PROBLEM DETAILS ->
Lay out every line of text from all the items below as a Markdown table with the columns "Row" and "Text", numbering the rows and leaving out blank lines. Do not include the pictures in your answer.
#### SOURCE INFORMATION ####
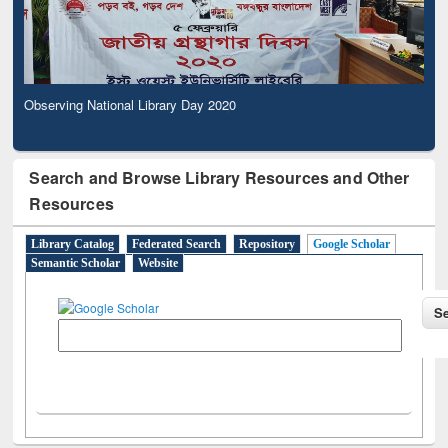
Observing National Library Day 2020
Search and Browse Library Resources and Other
Resources
Library Catalog
Federated Search
Repository
Google Scholar
Semantic Scholar
Website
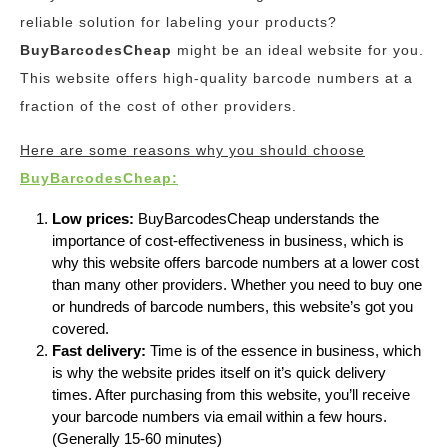
reliable solution for labeling your products?
BuyBarcodesCheap
might be an ideal website for you.
This website offers high-quality barcode numbers at a
fraction of the cost of other providers.
Here are some reasons why you should choose
BuyBarcodesCheap:
Low prices:
BuyBarcodesCheap understands the
importance of cost-effectiveness in business, which is
why this website offers barcode numbers at a lower cost
than many other providers. Whether you need to buy one
or hundreds of barcode numbers, this website’s got you
covered.
Fast delivery:
Time is of the essence in business, which
is why the website prides itself on it’s quick delivery
times. After purchasing from this website, you’ll receive
your barcode numbers via email within a few hours.
(Generally 15-60 minutes)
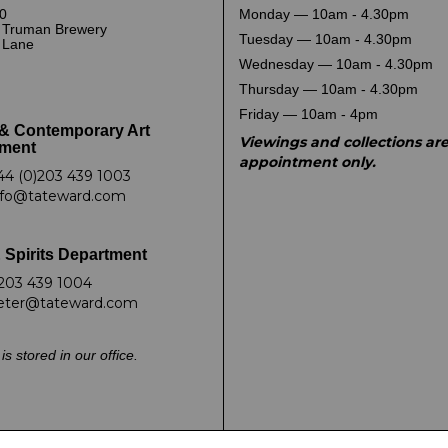
0
Monday — 10am - 4.30pm
 Truman Brewery
Tuesday — 10am - 4.30pm
k Lane
Wednesday — 10am - 4.30pm
Thursday — 10am - 4.30pm
Friday — 10am - 4pm
& Contemporary Art
Viewings and collections ar
ment
appointment only.
44 (0)203 439 1003
nfo@tateward.com
 Spirits Department
203 439 1004
eter@tateward.com
is stored in our office.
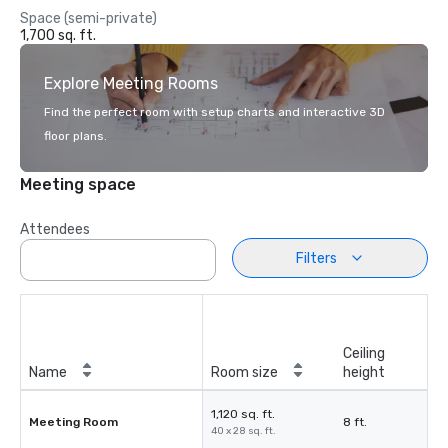
Space (semi-private)
1,700 sq. ft.
Explore Meeting Rooms
Find the perfect room with setup charts and interactive 3D
floor plans.
Meeting space
Attendees
Filters
Ceiling
Name
Room size
height
1,120 sq. ft.
Meeting Room
8 ft.
40 x 28 sq. ft.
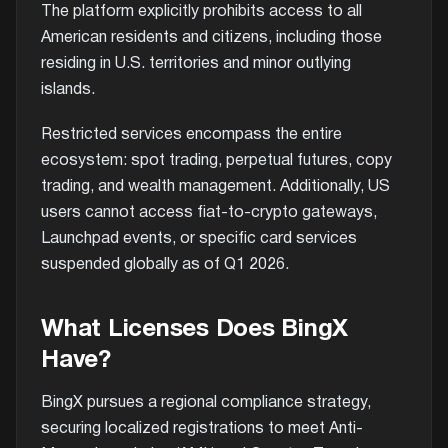
The platform explicitly prohibits access to all
American residents and citizens, including those
residing in U.S. territories and minor outlying
islands.
Restricted services encompass the entire
ecosystem: spot trading, perpetual futures, copy
trading, and wealth management. Additionally, US
users cannot access fiat-to-crypto gateways,
Launchpad events, or specific card services
suspended globally as of Q1 2026.
What Licenses Does BingX
Have?
BingX pursues a regional compliance strategy,
securing localized registrations to meet Anti-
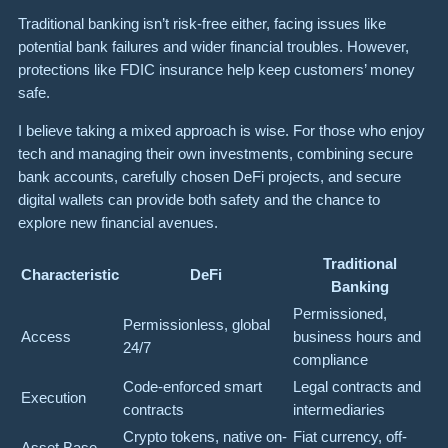
Traditional banking isn’t risk-free either, facing issues like
potential bank failures and wider financial troubles. However,
protections like FDIC insurance help keep customers’ money
safe.
I believe taking a mixed approach is wise. For those who enjoy
tech and managing their own investments, combining secure
bank accounts, carefully chosen DeFi projects, and secure
digital wallets can provide both safety and the chance to
explore new financial avenues.
Traditional
Characteristic
DeFi
Banking
Permissioned,
Permissionless, global
Access
business hours and
24/7
compliance
Code-enforced smart
Legal contracts and
Execution
contracts
intermediaries
Crypto tokens, native on-
Fiat currency, off-
Asset Base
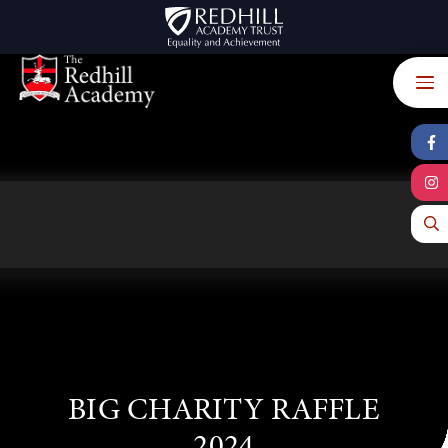
Skip to content ↓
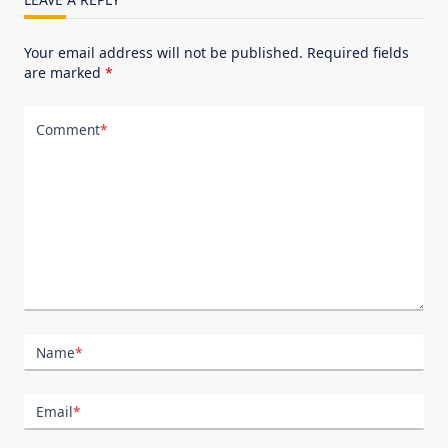
Your email address will not be published.
Required fields
are marked
*
Comment
*
Name
*
Email
*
####
REPLY TO THE EXERCISE ->
| Row | Text |
|---|---|
| 1 | Observing National Library Day 2020 |
| 2 | Search and Browse Library Resources and Other |
| 3 | Resources |
| 4 | Library Catalog |
| 5 | Federated Search |
| 6 | Repository |
| 7 | Google Scholar |
| 8 | Semantic Scholar |
| 9 | Website |
| 10 | reliable solution for labeling your products? |
| 11 | BuyBarcodesCheap |
| 12 | might be an ideal website for you. |
| 13 | This website offers high-quality barcode numbers at a |
| 14 | fraction of the cost of other providers. |
| 15 | Here are some reasons why you should choose |
| 16 | BuyBarcodesCheap: |
| 17 | Low prices: |
| 18 | BuyBarcodesCheap understands the |
| 19 | importance of cost-effectiveness in business, which is |
| 20 | why this website offers barcode numbers at a lower cost |
| 21 | than many other providers. Whether you need to buy one |
| 22 | or hundreds of barcode numbers, this website’s got you |
| 23 | covered. |
| 24 | Fast delivery: |
| 25 | Time is of the essence in business, which |
| 26 | is why the website prides itself on it’s quick delivery |
| 27 | times. After purchasing from this website, you’ll receive |
| 28 | your barcode numbers via email within a few hours. |
| 29 | (Generally 15-60 minutes) |
| 30 | 0 |
| 31 | Monday — 10am - 4.30pm |
| 32 |  Truman Brewery |
| 33 | Tuesday — 10am - 4.30pm |
| 34 | k Lane |
| 35 | Wednesday — 10am - 4.30pm |
| 36 | Thursday — 10am - 4.30pm |
| 37 | Friday — 10am - 4pm |
| 38 | & Contemporary Art |
| 39 | Viewings and collections ar |
| 40 | ment |
| 41 | appointment only. |
| 42 | 44 (0)203 439 1003 |
| 43 | nfo@tateward.com |
| 44 |  Spirits Department |
| 45 | 203 439 1004 |
| 46 | eter@tateward.com |
| 47 | is stored in our office. |
| 48 | Space (semi-private) |
| 49 | 1,700 sq. ft. |
| 50 | Explore Meeting Rooms |
| 51 | Find the perfect room with setup charts and interactive 3D |
| 52 | floor plans. |
| 53 | Meeting space |
| 54 | Attendees |
| 55 | Filters |
| 56 | Ceiling |
| 57 | Name |
| 58 | Room size |
| 59 | height |
| 60 | 1,120 sq. ft. |
| 61 | Meeting Room |
| 62 | 8 ft. |
| 63 | 40 x 28 sq. ft. |
| 64 | The platform explicitly prohibits access to all |
| 65 | American residents and citizens, including those |
| 66 | residing in U.S. territories and minor outlying |
| 67 | islands. |
| 68 | Restricted services encompass the entire |
| 69 | ecosystem: spot trading, perpetual futures, copy |
| 70 | trading, and wealth management. Additionally, US |
| 71 | users cannot access fiat-to-crypto gateways, |
| 72 | Launchpad events, or specific card services |
| 73 | suspended globally as of Q1 2026. |
| 74 | What Licenses Does BingX |
| 75 | Have? |
| 76 | BingX pursues a regional compliance strategy, |
| 77 | securing localized registrations to meet Anti- |
| 78 | Traditional banking isn’t risk-free either, facing issues like |
| 79 | potential bank failures and wider financial troubles. However, |
| 80 | protections like FDIC insurance help keep customers’ money |
| 81 | safe. |
| 82 | I believe taking a mixed approach is wise. For those who enjoy |
| 83 | tech and managing their own investments, combining secure |
| 84 | bank accounts, carefully chosen DeFi projects, and secure |
| 85 | digital wallets can provide both safety and the chance to |
| 86 | explore new financial avenues. |
| 87 | Traditional |
| 88 | Characteristic |
| 89 | DeFi |
| 90 | Banking |
| 91 | Permissioned, |
| 92 | Permissionless, global |
| 93 | Access |
| 94 | business hours and |
| 95 | 24/7 |
| 96 | compliance |
| 97 | Code-enforced smart |
| 98 | Legal contracts and |
| 99 | Execution |
| 100 | contracts |
| 101 | intermediaries |
| 102 | Crypto tokens, native on- |
| 103 | Fiat currency, off- |
| 104 | Asset Base |
| 105 | Skip to content ↓ |
| 106 | Your email address will not be published. |
| 107 | Required fields |
| 108 | are marked |
| 109 | * |
| 110 | Comment |
| 111 | * |
| 112 | Name |
| 113 | * |
| 114 | Email |
| 115 | * |